The boys had to march from that line of trees back in the distance about a kilometer away to reach the Union boys behind the stone wall right in front of you. A few of them made it to the wall, and even across the wall, and then they broke, and they had to stagger back to the line of trees. Not quite half of them did make it to the trees. Pickett’s Charge has been called the high water mark of the Confederacy. In some ways, it was the beginning of the end of the Civil War.

The place has an amazing power when you are there. You cannot spill that much blood without leaving it in the ground. It is one of the few places I have been that really felt sacred. But then it has been hallowed by the dead, who fought "...that government of the people, by the people, and for the people shall not perish from the Earth."

Well, that was the North, anyway.

Gettysburg is a strange place, a Northern town populated by Southern tourists come to look at a field full of might-have-beens. Pickett's Charge was the doomed, impossible charge of July 3, 1863. Little Round Top was the all but impossible series of charges of July 2. At Little Round Top, a man told his two kids, who were carrying plastic swords and wearing little gray Rebel hats, that "If only we'd have taken this hill, the world would be a better place, and there wouldn't be so many liberals."

I don't think I could have had a fruitful discussion with him about, say, exactly when he figured the Confederate States would have freed its slaves and given them the vote. After all, the Civil War was about his rights. 

It's not hard to feel that Pickett's Charge and Little Round Top are (they are, for they have become eternal) a kind of microcosm of a certain culture of the South. They are all about glory and guts, in defiance of the distance, and the incline of the hill, and the range and number and accuracy of the Union guns, and the number of rounds of ammunition they were carrying. (Little Round Top also failed because of the guts and glory of the 20th Maine, but that's another story, and a great one.)

I never felt quite at home in Gettysburg, or on the road down from Gettysburg. I couldn't quite tell why, until we got to DC, and walked around, and I realized that for a day I had been walking entirely among white people, and I am not used to that. I was only hearing English, and I have lived my entire life in multi-lingual cities. In DC it was Friday night, and all the young people working for the Obama Administration were out partying on various government lawns, where various bands were playing rhythm and blues here and there. We were back among our people.

## EXTRACTED MATERIAL
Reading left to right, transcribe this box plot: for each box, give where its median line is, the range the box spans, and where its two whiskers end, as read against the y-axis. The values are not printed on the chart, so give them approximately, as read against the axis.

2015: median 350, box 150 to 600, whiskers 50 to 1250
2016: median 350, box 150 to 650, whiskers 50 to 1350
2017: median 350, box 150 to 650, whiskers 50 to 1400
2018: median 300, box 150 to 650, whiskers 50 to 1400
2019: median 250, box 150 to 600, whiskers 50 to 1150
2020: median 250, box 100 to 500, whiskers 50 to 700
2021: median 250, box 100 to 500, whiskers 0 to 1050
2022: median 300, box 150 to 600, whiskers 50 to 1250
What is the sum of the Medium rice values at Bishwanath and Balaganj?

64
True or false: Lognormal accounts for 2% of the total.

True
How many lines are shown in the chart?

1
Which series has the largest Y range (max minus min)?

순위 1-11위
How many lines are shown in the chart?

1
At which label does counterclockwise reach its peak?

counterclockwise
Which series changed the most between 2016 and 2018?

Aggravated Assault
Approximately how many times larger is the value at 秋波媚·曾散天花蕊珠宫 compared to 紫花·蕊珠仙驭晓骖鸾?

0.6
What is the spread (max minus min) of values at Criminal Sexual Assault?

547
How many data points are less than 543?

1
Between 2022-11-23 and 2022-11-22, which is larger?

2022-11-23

## TASK 1
In the passage about Gettysburg, why did the narrator never feel quite at home there, as the narrator realized after reaching DC? Answer in one to three sentences.
## TASK 2
Carry on the passage about Gettysburg, starting after its final sentence.

## RESPONSE 1
For a day the narrator had been walking entirely among white people and hearing only English. The narrator is not used to that, having lived an entire life in multilingual cities.

## RESPONSE 2
Meanwhile there is this shooting in Charleston, SC. Various folks have noted that the state flies the Confederate Battle Flag on the capitol lawn, claiming it is about "heritage" and not, of course, about keeping its black people down. Never mind that South Carolina's heritage is precisely about keeping its black people down, and South Carolina started the Civil War precisely in order to be able to keep its black people slaves. And the flag, after being used as a flag of secession, was used in the '30's as a flag of terrorism, and in the '60's as a flag of segregation (it was put on the state capitol in 1962). Various people on the left have managed to connect the dots -- flag of white terrorism, terrorist who shouted "you're raping our women and have to be stopped" as he assassinated a black state senator -- while most of the Republican candidates have pretended it's just some crazy person attacking "religion." Yep, this is all about the war on Christmas.

[[UPDATE: Looks like the Governor and Republican-controlled state legislature of South Carolina got it after all, and the flag will go in a museum where it belongs.]]

We construct our lives out of stories. We live for stories. We live in stories of our own making. It is fascinating, strange and powerful to me to meander down into this particularly historic bit of the country to see, on the one hand, a place that is frozen in four days in July, 1863, and on the other hand, the kids working in the administration of our half-Black half-White President. Some stories work. Some stories cause harm. Some stories mend lives. A story is a powerful thing, for good or evil.